Early Percutaneous Mitral Intervention in Asymptomatic Moderate Mitral Stenosis (MITIGATE)

We enroll consecutive asymptomatic patients with moderate mitral stenosis who are candidates for both early percutaneous mitral commissurotomy (PMC) and conventional treatment at 3 centers in Seoul, Korea.

Echocardiographic evaluation is performed before enrollment, immediately after PMC and annually during follow-up. All patients undergo two-dimensional echocardiography and/or transesophageal echocardiography to detect left atrial thrombi. Morphologic features of the mitral valve (MV) are categorized as described previously (14), and total echocardiographic score is obtained by adding the scores for leaflet mobility, thickness, calcification, and subvalvular lesions. The MVA is measured by direct planimetry of the mitral orifice, and MS severity is graded as mild, moderate, or severe when MVA was > 1.5, 1.0 to 1.5, or < 1.0 cm2, respectively.
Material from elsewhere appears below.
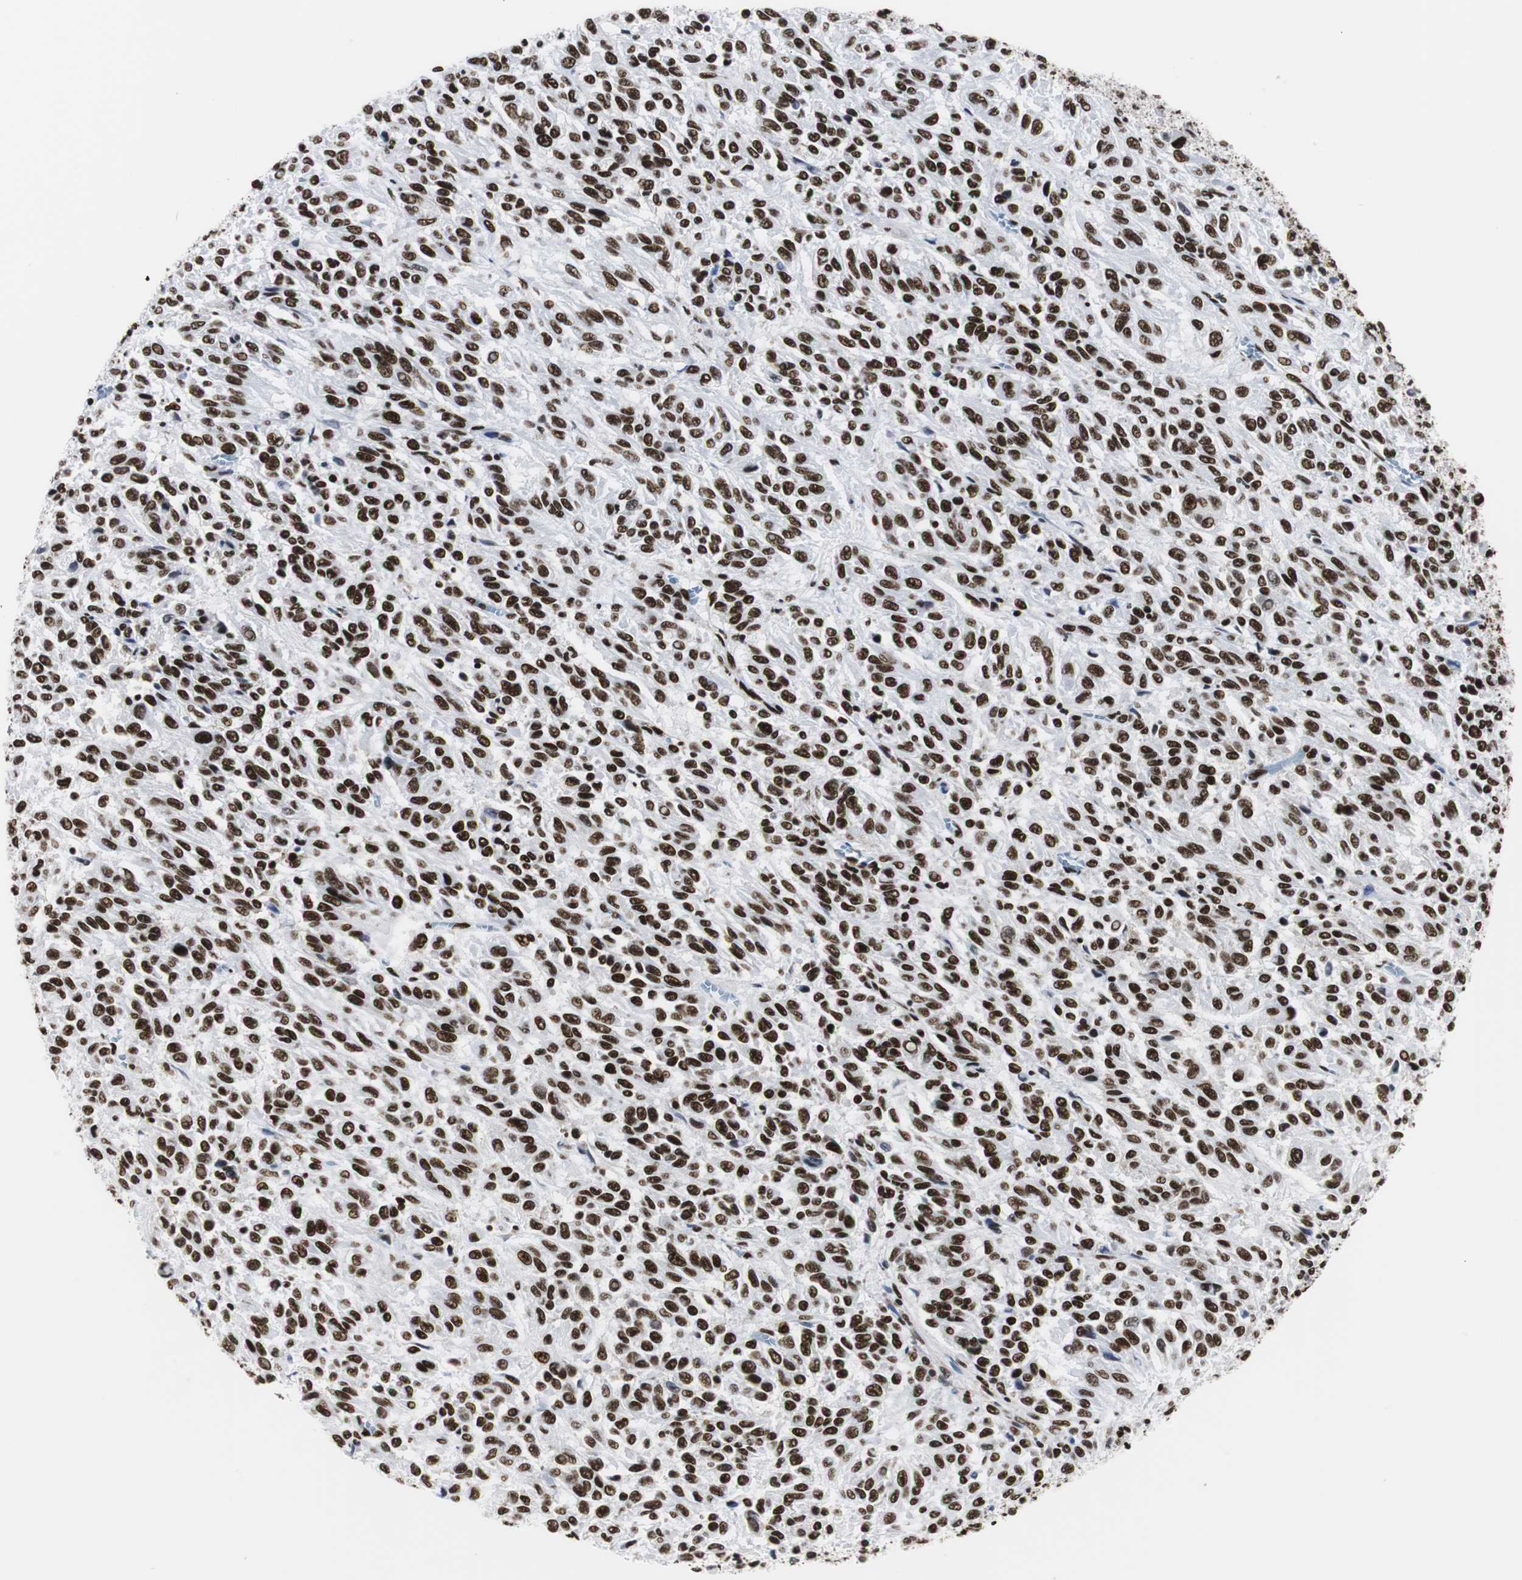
{"staining": {"intensity": "strong", "quantity": ">75%", "location": "nuclear"}, "tissue": "melanoma", "cell_type": "Tumor cells", "image_type": "cancer", "snomed": [{"axis": "morphology", "description": "Malignant melanoma, Metastatic site"}, {"axis": "topography", "description": "Lung"}], "caption": "Approximately >75% of tumor cells in melanoma show strong nuclear protein expression as visualized by brown immunohistochemical staining.", "gene": "HNRNPH2", "patient": {"sex": "male", "age": 64}}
The severity of mitral and tricuspid regurgitation is assessed semiquantitatively or using quantitative methods and classified as mild, moderate, or severe. Pulmonary artery systolic pressure (PAP) is estimated by continuous wave Doppler with the simplified Bernoulli equation.

All study patients regularly visit their attending physicians at 3 monthly interval for maintenance of anticoagulation therapy or every year for annual re-evaluation. Patients in the conventional treatment group who become symptomatic during follow-up are referred for PMC or mitral valve surgery. An embolic event is defined as a systemic embolism fulfilling both prespecified criteria: acute onset of clinical symptoms or signs of embolism and occurrence of new lesions confirmed by imaging studies. A specific diagnosis of cerebral infarction is confirmed by an experienced neurologist and additional brain magnetic resonance imaging is performed if indicated.
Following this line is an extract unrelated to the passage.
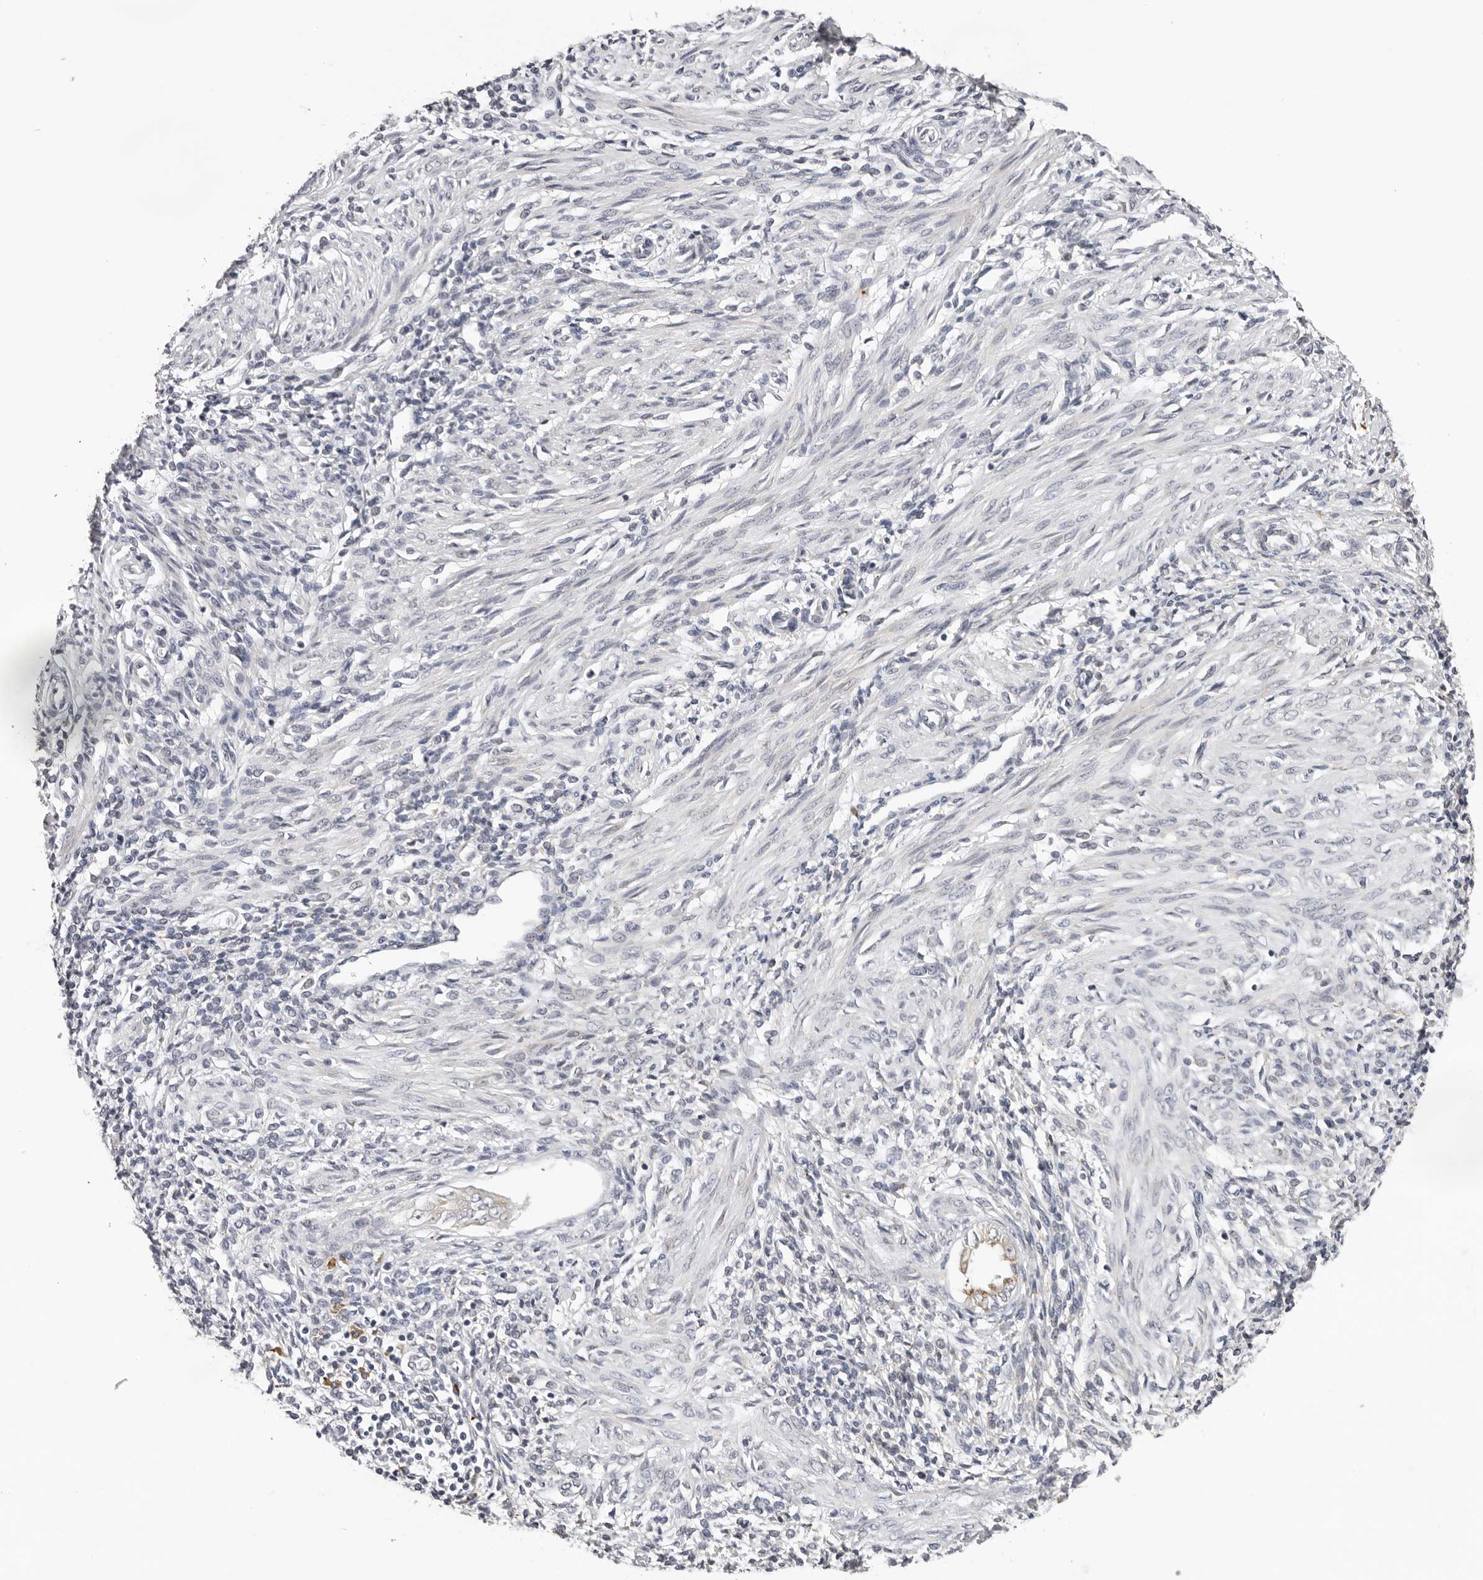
{"staining": {"intensity": "negative", "quantity": "none", "location": "none"}, "tissue": "endometrium", "cell_type": "Cells in endometrial stroma", "image_type": "normal", "snomed": [{"axis": "morphology", "description": "Normal tissue, NOS"}, {"axis": "topography", "description": "Endometrium"}], "caption": "Normal endometrium was stained to show a protein in brown. There is no significant positivity in cells in endometrial stroma. (Brightfield microscopy of DAB (3,3'-diaminobenzidine) IHC at high magnification).", "gene": "IL17RA", "patient": {"sex": "female", "age": 66}}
We estimate that a sample size of 166 patients would provide 80% power to detect a significant difference with respect to the primary end point at the 2-sided significance level of 0.05, assuming 3-year event rates of 13% in the conventional treatment group and 2% in the early PMC group, and drop-out rate of 5%. These rates are based on the results of our previous study. Analyses are performed on an intention-to-treat basis. To analyze primary outcome, estimates of cumulative event rates are calculated by the Kaplan-Meier method and compared employing the log-rank test. For Kaplan-Meier analysis, we analyze all clinical events by time to first event. Hazard ratios with 95% confidence intervals are derived with the use of the Cox proportional hazards model.